> [PAGE EXTRACT]:
By now it was obvious I needed a simple way to play portions of the sound before and after an edit, sometimes with a tracking cursor. So I bound a few keys:

(define (play-from-cursor current)
  (play (cursor) #f #f #f #f (if current #f (1- (edit-position)))))

(define (play-from-cursor-with-tracking current)
  ;; patterned after pfc in extsnd.html
  (let ((old-tracking (with-tracking-cursor)))
    (set! (with-tracking-cursor) #t)
    (add-hook! stop-playing-hook 
	       (lambda (snd)
		 (set! (with-tracking-cursor) old-tracking)))
    (play (cursor) #f #f #f #f (if current #f (1- (edit-position))))))

(bind-key #\p 0 (lambda () 
                  "play from cursor" 
	  	  (play-from-cursor #t) keyboard-no-action))
(bind-key #\P 0 (lambda () 
                  "play previous from cursor" 
		  (play-from-cursor #f) keyboard-no-action))
(bind-key #\p 4 (lambda () 
                  "play from cursor with tracking" 
		  (play-from-cursor-with-tracking #t) keyboard-no-action))

> [DATA BELOW]:

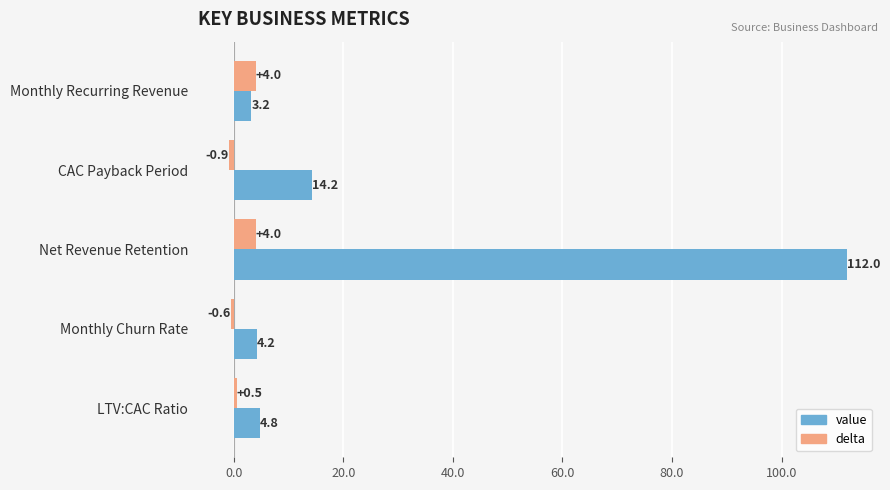

How many values in the delta series exceed 0?

3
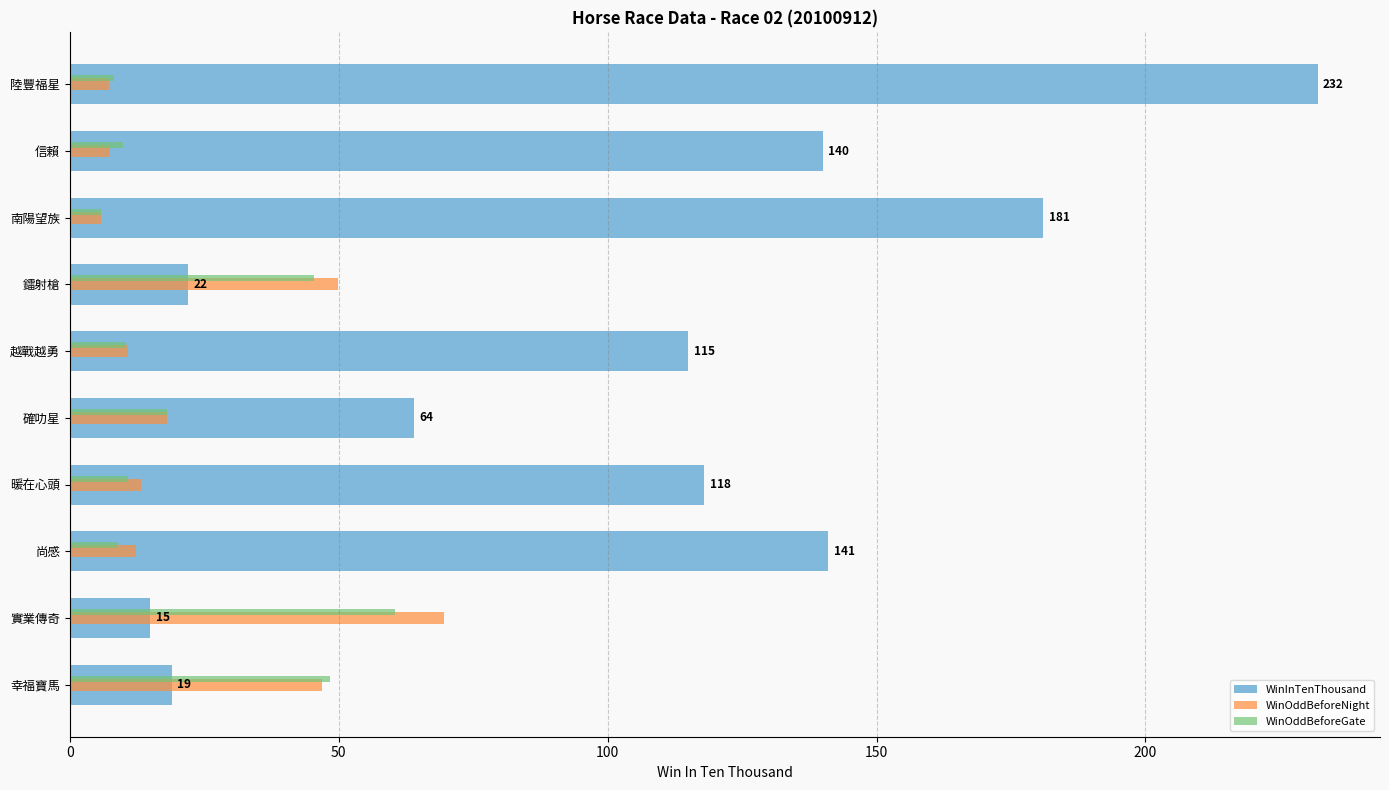

What is the highest value of the WinInTenThousand series?

232.0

> [WHAT NEEDS TO BE DONE]:
Extend the passage on binding playback keys from the point where it stops. The lines aren't needed here.

> [EXPECTED ANSWER]:
In words, if the mouse is in the channel graph, 'p' plays from the cursor, 'P' plays the previous version from the cursor, and 'C-p' plays from the cursor with a "tracking cursor". In several of the sections (the overall sound consisted of a couple dozen separate conversations), there was a loud mid-range tone. To figure out what its component frequencies were, I FFT'd a portion containing only that noise and got this spectrum (plus a zillion other peaks that didn't look interesting):

    ((425 .05) (450 .01) (546 .02) (667 .01) (789 .034) (910 .032) (470 .01))

To hear that, I passed this list to play-sines:

    (play-sines '((425 .05) (450 .01) (546 .02) (667 .01) (789 .034) (910 .032) (470 .01)))

And to my surprise, the result was close to the main portion of the hum. So now to notch out those frequencies, and see what is left: (notch-sound (list 425 450 470 546 667 789 910) #f 1 10). This erased most of the hum, but it also changed the timbre of the voices which wasn't acceptable. I goofed around with the notch-width and filter-size parameters, looking for something that that would still do the trick without removing the personal side of the voices, but in only a few cases was the result usable. What was being said was not very important, but the individual characteristics of each voice were.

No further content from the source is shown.